Marco Russo

Personal information
- Date of birth: 25 April 1982 (age 42)
- Place of birth: Cariati, Italy
- Height: 1.74 m (5 ft 8+1⁄2 in)
- Position(s): Midfielder

Youth career
- 000?–1998: Reggina

Senior career*
- Years: Team / Apps / (Gls)
- 1998–1999: Padova / 1 / (0)
- 1999–2000: Birmingham / 0 / (0)
- 2000–2001: Dundee / 4 / (0)
- 2001–2002: Poggese / 12 / (0)
- 2002–2003: Cassino / 6 / (0)
- 2003: Villacidrese / 24 / (0)
- 2003–2005: Sassari Torres / 54 / (2)
- 2005–2006: Vittoria / 18 / (0)
- 2006–2008: Lumezzane / 70 / (4)
- 2008–2009: Pizzighettone / 22 / (3)
- 2009–2010: Canavese / 25 / (2)
- 2010–2011: Virtus Entella / 25 / (0)
- 2011: Aurora Seriate

International career
- 1998: Italy U15 / 4 / (0)

= Marco Russo =

Italian former footballer (born 1982)

Marco Russo (born 25 April 1982) is a former Italian footballer who most recently played for Aurora Seriate.

==Biography==
Born in Cariati, Calabria, southern Italy, Russo started his career at Calabrian side Reggina. He then left for northern Italy side Padova, then left for the United Kingdom for Birmingham and in November 2000 for Dundee. He was signed by assistant manager, countryman Ivano Bonetti along with defender Umberto Fatello. In June 2001 he was released by the Scottish side and returned to Italy for Serie C2 side Poggese.

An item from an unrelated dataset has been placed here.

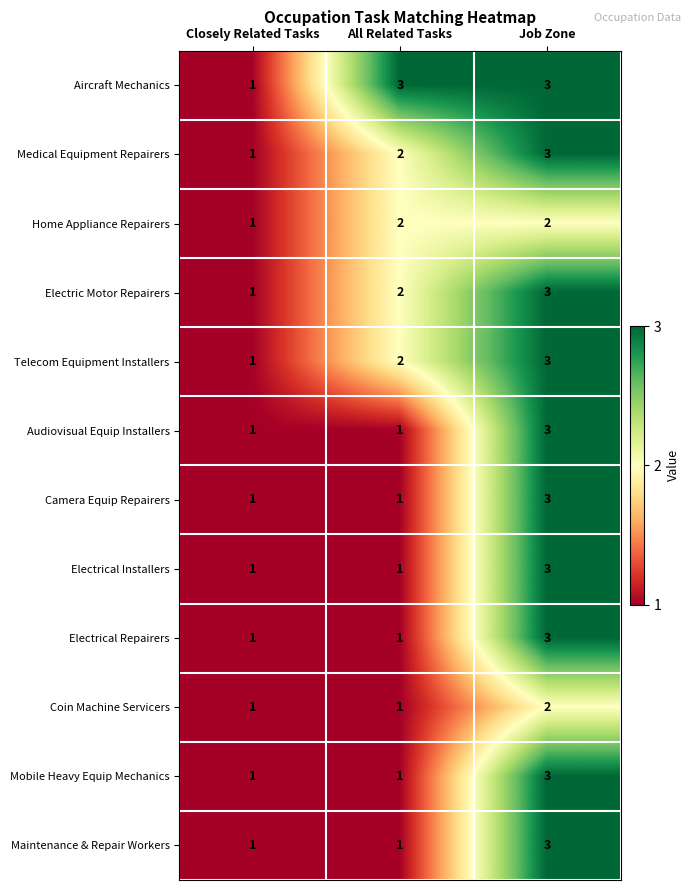

The value of Electrical Repairers at All Related Tasks is 1. True or false?

True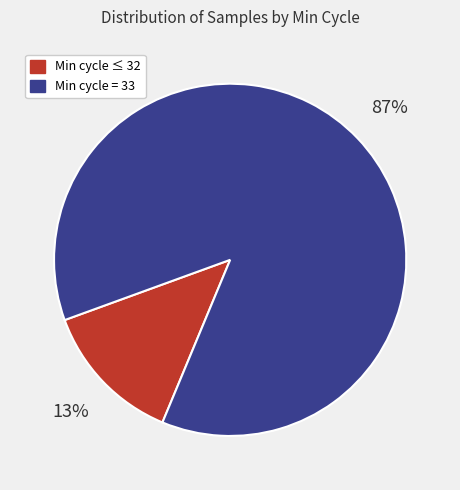

Is there any slice that represents more than half of the pie?

Yes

After the team relegated, he spent one season at non-professional league, Serie D, for Cassino and Villacidrese.

In summer 2003, he left for Serie C1 side Sassari Torres and in summer 2005 left for Vittoria of Serie C2. But his contract with the Sicily side was terminated in February 2006. and joined Serie C1 side Lumezzane. He followed the team relegated to Serie C2 and remained for 2 seasons, and won promotion back to Serie C1 (which renamed to Lega Pro Prima Divisione) in summer 2008.

He then moved back to Lega Pro Seconda Divisione for Pizzighettone. and in 2009–10 season left for Canavese after Pizzighettone relegated.

In November 2011 he joined Serie D club Aurora Seriate.